-- What the task requires --
Start at the line with "herzlichen Dank! Alle" in the records below, stop at the line with "modifiquen este esquema", and return every line in that span exactly, the two end lines included.

-- Stored data --
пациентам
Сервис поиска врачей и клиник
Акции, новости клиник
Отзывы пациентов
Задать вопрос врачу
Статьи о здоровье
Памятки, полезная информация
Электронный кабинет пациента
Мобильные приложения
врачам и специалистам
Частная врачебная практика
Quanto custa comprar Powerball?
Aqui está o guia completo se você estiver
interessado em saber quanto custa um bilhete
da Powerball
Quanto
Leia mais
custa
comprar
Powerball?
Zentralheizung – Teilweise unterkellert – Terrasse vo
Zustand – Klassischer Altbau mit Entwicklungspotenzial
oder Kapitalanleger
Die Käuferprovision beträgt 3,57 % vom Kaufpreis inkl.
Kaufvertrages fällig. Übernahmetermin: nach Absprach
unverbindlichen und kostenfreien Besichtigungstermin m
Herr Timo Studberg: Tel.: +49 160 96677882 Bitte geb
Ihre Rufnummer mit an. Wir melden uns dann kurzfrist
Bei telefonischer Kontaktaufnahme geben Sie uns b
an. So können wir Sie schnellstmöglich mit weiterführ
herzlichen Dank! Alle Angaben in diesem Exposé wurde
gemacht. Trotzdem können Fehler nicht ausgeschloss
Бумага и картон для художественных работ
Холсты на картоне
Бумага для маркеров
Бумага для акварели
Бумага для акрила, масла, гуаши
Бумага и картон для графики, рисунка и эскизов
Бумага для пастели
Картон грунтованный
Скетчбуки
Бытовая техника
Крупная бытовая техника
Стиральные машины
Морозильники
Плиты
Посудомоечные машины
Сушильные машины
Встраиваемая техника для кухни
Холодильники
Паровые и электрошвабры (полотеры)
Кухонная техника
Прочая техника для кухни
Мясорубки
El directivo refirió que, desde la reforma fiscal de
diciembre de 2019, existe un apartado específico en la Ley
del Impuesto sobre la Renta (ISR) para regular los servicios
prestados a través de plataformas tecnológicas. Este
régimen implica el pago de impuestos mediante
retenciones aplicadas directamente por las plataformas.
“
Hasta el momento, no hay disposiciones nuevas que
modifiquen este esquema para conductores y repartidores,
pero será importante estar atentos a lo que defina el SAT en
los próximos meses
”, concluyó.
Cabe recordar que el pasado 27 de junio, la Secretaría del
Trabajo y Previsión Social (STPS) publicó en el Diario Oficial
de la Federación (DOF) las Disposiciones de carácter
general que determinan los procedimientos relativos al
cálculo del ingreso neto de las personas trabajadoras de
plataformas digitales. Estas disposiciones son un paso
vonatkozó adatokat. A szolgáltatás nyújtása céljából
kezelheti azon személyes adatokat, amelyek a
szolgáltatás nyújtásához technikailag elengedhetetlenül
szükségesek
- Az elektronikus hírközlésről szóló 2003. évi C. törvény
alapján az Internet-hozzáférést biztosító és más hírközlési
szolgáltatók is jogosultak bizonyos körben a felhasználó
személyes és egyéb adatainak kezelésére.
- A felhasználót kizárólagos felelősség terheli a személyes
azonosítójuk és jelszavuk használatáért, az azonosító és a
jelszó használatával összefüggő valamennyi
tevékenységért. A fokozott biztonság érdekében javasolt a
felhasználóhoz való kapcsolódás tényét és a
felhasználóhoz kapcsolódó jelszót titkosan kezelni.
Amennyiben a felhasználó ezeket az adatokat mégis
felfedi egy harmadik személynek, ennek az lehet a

-- Task solution --
herzlichen Dank! Alle Angaben in diesem Exposé wurde
gemacht. Trotzdem können Fehler nicht ausgeschloss
Бумага и картон для художественных работ
Холсты на картоне
Бумага для маркеров
Бумага для акварели
Бумага для акрила, масла, гуаши
Бумага и картон для графики, рисунка и эскизов
Бумага для пастели
Картон грунтованный
Скетчбуки
Бытовая техника
Крупная бытовая техника
Стиральные машины
Морозильники
Плиты
Посудомоечные машины
Сушильные машины
Встраиваемая техника для кухни
Холодильники
Паровые и электрошвабры (полотеры)
Кухонная техника
Прочая техника для кухни
Мясорубки
El directivo refirió que, desde la reforma fiscal de
diciembre de 2019, existe un apartado específico en la Ley
del Impuesto sobre la Renta (ISR) para regular los servicios
prestados a través de plataformas tecnológicas. Este
régimen implica el pago de impuestos mediante
retenciones aplicadas directamente por las plataformas.
“
Hasta el momento, no hay disposiciones nuevas que
modifiquen este esquema para conductores y repartidores,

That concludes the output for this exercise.